Abstract

Activation of protein kinase C (PKC) by phorbol 12-myristate 13-acetate induced a continuous decrease in the γ-aminobutyric acid (GABA)-activated current amplitude from recombinant GABA receptors (formed by ρ1 or αβγ subunits) expressed inXenopus oocytes. This decline was due to internalization of receptors from the plasma membrane as confirmed by a decrease in surface fluorescence with green fluorescence protein-tagged receptors as well as a concomitant decrease in surface [³H]GABA binding. PMA specifically caused internalization of GABA receptors, but not neuronal acetylcholine receptors (α₇ or α₄β₂), indicating the internalization was not a general, nonspecific phenomenon.

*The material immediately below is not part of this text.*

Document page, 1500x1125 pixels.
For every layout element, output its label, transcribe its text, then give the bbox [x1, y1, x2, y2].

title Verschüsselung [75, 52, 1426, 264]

Mutation of ρ1 PKC phosphorylation sites, identified by in vitro phosphorylation, did not prevent GABA receptor internalization, nor did coexpression of the ρ1 M3-M4 intracellular loop along with ρ1 GABA receptors. It is likely that PKC-mediated phosphorylation of other proteins, rather than ρ1 itself, was required for the internalization. Both ρ1 and αβγ receptors did not degrade after phorbol 12-myristate 13-acetate-induced internalization, but returned to the membrane surface within 24 h. These data suggest internalized receptors can exist in an intracellular compartment that can be delivered back to the plasma membrane. Thus, by regulating GABA receptor surface expression, PKC may play a key role in the regulation of GABA-mediated inhibition.